André Ventura criticou este domingo a “estratégia caricata” de Luís Montenegro relativamente à reforma laboral, acusando o primeiro-ministro de rejeitar publicamente as principais propostas do Chega sem afastar negociações futuras.
Numa conferência de imprensa na sede nacional do partido, em Lisboa, Ventura reagiu às declarações feitas por Montenegro no encerramento do Congresso da JSD, em Viseu, onde o líder do PSD afastou a possibilidade de uma redução significativa da idade da reforma ou da equiparação das pensões mínimas ao salário mínimo nacional.
“Senhor primeiro-ministro, se não há condições para descer a idade da reforma, se não há nenhumas condições para subir a pensão mínima, e se não há nenhuma vontade sua e do Governo em valorizar quem trabalha por turnos e em horas extraordinárias, então eu diria que já não há nada mais para conversar nem com o Chega, nem com nenhuma força da oposição que entenda que isto são elementos importantes”, afirmou Ventura.

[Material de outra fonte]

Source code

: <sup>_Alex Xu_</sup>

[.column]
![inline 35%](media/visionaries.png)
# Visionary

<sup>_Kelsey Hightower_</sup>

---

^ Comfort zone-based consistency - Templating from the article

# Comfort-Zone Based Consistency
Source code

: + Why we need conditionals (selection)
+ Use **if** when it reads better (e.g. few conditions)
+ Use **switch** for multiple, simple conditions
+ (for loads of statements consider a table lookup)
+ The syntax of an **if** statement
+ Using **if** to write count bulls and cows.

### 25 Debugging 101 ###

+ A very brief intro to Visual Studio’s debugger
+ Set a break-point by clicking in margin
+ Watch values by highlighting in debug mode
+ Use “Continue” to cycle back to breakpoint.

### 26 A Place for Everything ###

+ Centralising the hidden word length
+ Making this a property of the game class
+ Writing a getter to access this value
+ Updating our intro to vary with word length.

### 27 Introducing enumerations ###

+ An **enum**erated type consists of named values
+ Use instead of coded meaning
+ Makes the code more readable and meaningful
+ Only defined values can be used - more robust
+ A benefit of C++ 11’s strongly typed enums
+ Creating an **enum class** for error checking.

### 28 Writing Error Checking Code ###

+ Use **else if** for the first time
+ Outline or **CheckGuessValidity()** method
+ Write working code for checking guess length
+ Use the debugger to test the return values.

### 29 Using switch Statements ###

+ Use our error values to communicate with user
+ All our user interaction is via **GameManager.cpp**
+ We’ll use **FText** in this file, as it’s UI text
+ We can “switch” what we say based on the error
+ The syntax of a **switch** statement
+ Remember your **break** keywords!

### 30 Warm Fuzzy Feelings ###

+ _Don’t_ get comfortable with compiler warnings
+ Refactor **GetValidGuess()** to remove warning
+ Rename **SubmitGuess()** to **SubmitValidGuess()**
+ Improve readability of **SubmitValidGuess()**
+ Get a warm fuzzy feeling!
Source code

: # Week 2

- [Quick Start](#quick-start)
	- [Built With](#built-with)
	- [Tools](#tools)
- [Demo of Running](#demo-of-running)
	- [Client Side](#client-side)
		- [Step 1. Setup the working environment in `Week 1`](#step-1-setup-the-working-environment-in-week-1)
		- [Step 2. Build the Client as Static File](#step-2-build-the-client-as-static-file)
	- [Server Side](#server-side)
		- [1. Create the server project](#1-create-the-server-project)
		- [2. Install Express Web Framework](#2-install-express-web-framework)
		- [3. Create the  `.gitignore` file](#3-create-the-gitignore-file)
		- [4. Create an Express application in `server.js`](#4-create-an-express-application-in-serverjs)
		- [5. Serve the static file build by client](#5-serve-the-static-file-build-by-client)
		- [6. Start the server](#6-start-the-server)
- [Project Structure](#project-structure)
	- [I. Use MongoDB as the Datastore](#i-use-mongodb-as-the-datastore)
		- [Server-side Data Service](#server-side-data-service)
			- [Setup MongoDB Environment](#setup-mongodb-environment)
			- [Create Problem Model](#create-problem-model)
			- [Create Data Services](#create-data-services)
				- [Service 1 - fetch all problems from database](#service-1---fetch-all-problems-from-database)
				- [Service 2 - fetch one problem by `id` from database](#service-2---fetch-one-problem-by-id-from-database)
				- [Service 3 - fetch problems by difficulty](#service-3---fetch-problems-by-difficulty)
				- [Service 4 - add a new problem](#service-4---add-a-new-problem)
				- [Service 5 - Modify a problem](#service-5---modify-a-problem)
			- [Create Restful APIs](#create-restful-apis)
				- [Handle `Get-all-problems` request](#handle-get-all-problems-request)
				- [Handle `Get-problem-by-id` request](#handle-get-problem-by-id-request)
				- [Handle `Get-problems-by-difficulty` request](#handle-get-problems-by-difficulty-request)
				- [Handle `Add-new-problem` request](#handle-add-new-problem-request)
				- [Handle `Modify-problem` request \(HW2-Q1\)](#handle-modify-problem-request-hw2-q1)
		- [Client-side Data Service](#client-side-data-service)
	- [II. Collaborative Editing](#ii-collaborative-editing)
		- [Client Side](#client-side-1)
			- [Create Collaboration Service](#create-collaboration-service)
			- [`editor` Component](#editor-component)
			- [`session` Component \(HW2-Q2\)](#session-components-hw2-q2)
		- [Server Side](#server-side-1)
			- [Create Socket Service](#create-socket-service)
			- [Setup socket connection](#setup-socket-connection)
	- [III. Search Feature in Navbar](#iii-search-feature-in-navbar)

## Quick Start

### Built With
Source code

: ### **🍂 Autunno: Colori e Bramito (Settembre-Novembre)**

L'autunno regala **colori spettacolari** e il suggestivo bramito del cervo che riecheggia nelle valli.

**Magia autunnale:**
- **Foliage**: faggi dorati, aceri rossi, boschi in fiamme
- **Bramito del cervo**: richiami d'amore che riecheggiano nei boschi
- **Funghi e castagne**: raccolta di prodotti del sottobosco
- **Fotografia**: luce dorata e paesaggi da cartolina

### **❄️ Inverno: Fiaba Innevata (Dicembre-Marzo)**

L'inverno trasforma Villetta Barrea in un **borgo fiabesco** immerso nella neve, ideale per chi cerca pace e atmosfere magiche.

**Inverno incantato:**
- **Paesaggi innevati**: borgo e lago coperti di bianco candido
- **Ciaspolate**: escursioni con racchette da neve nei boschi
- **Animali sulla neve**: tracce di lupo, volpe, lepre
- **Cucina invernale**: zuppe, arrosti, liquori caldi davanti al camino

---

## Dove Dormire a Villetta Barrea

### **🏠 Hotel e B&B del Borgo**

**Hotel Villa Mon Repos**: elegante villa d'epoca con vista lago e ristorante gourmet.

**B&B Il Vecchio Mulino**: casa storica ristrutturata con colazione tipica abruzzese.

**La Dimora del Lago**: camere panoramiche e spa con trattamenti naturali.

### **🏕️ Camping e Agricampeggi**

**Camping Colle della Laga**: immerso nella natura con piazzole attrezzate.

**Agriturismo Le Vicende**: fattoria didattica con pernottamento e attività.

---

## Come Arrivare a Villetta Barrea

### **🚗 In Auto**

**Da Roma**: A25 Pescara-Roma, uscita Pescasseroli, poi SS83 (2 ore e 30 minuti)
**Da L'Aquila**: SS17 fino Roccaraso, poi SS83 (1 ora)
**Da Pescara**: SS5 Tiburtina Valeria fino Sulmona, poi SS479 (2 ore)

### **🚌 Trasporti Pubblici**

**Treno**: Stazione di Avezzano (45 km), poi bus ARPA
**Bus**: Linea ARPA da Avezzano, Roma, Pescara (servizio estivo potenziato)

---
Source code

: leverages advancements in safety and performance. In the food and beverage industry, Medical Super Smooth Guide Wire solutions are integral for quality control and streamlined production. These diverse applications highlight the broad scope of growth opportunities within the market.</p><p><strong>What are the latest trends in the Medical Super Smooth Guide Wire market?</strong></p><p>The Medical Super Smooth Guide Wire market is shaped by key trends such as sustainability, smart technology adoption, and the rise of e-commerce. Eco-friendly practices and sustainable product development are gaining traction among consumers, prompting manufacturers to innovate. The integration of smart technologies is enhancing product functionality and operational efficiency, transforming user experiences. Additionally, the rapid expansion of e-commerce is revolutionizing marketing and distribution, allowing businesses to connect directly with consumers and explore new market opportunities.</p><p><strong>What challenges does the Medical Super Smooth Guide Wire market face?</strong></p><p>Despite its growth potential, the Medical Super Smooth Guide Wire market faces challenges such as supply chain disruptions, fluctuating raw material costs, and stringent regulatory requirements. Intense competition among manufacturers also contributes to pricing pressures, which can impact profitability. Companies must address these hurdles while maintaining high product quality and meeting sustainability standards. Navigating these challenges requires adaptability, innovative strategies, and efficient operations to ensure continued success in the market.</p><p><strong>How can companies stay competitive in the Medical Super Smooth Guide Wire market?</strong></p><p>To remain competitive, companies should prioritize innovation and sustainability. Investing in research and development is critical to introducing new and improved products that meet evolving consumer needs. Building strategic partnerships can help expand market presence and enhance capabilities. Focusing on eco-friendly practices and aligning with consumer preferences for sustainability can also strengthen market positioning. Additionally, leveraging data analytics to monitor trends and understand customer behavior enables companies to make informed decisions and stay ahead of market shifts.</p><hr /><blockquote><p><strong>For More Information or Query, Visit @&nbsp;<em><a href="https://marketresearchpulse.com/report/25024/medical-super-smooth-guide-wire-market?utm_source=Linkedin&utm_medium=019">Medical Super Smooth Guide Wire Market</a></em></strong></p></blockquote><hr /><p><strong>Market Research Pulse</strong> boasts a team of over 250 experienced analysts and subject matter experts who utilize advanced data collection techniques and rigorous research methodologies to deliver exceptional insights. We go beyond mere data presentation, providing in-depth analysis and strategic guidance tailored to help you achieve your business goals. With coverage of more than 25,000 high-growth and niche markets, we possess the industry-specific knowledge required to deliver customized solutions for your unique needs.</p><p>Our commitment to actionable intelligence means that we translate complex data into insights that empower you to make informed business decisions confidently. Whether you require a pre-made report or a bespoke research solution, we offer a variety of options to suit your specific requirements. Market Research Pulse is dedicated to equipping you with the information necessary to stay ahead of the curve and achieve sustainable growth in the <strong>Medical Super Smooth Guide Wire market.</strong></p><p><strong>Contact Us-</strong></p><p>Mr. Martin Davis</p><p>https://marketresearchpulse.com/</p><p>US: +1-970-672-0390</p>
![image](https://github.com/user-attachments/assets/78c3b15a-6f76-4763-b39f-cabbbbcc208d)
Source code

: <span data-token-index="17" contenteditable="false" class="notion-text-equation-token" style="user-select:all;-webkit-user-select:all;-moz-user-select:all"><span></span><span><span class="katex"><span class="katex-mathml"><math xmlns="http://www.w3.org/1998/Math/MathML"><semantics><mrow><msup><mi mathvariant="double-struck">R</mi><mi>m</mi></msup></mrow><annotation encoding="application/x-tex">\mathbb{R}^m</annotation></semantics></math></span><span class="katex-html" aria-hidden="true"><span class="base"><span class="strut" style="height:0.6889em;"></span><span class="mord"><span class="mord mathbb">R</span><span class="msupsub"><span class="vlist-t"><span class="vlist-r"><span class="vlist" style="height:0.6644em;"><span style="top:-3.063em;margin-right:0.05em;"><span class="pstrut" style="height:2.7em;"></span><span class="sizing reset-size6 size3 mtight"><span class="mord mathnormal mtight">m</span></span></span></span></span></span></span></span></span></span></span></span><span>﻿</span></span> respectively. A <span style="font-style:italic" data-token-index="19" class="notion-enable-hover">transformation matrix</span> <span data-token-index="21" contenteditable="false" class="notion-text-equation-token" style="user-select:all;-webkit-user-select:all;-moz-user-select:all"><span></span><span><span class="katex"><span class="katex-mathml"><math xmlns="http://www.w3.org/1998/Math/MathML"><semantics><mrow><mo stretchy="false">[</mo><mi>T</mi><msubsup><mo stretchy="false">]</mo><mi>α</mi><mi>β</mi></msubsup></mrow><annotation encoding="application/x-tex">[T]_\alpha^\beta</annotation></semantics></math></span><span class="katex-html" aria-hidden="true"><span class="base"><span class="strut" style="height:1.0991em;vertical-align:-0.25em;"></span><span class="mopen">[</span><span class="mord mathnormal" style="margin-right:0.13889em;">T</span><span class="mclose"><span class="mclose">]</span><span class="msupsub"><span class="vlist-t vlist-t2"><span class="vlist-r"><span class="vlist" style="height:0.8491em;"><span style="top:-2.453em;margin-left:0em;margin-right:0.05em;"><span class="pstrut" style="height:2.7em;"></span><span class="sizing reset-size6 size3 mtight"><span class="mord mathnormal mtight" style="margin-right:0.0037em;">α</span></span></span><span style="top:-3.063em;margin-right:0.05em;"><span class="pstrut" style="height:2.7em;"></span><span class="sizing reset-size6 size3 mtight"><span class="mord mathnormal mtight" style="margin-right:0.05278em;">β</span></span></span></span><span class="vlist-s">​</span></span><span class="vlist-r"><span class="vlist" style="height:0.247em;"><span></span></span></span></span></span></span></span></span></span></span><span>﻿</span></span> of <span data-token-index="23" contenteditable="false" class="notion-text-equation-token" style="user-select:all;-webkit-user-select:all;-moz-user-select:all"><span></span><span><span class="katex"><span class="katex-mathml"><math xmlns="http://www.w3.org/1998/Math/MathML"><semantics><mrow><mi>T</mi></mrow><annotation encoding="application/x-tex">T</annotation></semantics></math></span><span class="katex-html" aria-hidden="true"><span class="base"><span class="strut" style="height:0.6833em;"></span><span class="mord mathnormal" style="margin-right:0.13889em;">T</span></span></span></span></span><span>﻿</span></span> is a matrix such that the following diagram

De acordo com a agência Lusa, apesar do tom crítico, o presidente do Chega não fechou totalmente a porta ao diálogo parlamentar sobre a reforma laboral.
“O Chega é o segundo maior partido do parlamento, terá necessariamente que olhar para este diploma e falar com todos sobre ele. É uma má estratégia, que ainda por cima já mostrou no passado que não tem nenhum resultado, é pelo menos uma estratégia caricata”, sustentou.
Ventura defendeu que baixar a idade da reforma é “uma exigência de um país que trabalha” e considerou igualmente essencial aumentar as pensões mais baixas e reforçar os direitos dos trabalhadores por turnos e em regime de horas extraordinárias.
“Se não há condições, nem vontade, para fazer nada disto, então também não há grandes condições para que esta reforma laboral passe no parlamento”, avisou.
Horas antes, no Congresso da JSD, Luís Montenegro tinha deixado críticas implícitas às propostas do Chega, defendendo que é preciso “dizer a verdade aos jovens e ao resto do país”.
“Não temos condições para fazer e prosseguir esses desejos”, afirmou o primeiro-ministro, acrescentando que o Governo não pretende “vender a ilusão” de que será possível colocar, nos próximos anos, todas as pensões ao nível do salário mínimo nacional.
O chefe do executivo garantiu, ainda assim, que o Governo continuará a apostar na valorização gradual das pensões, mas dentro do que considera serem os limites financeiros do país.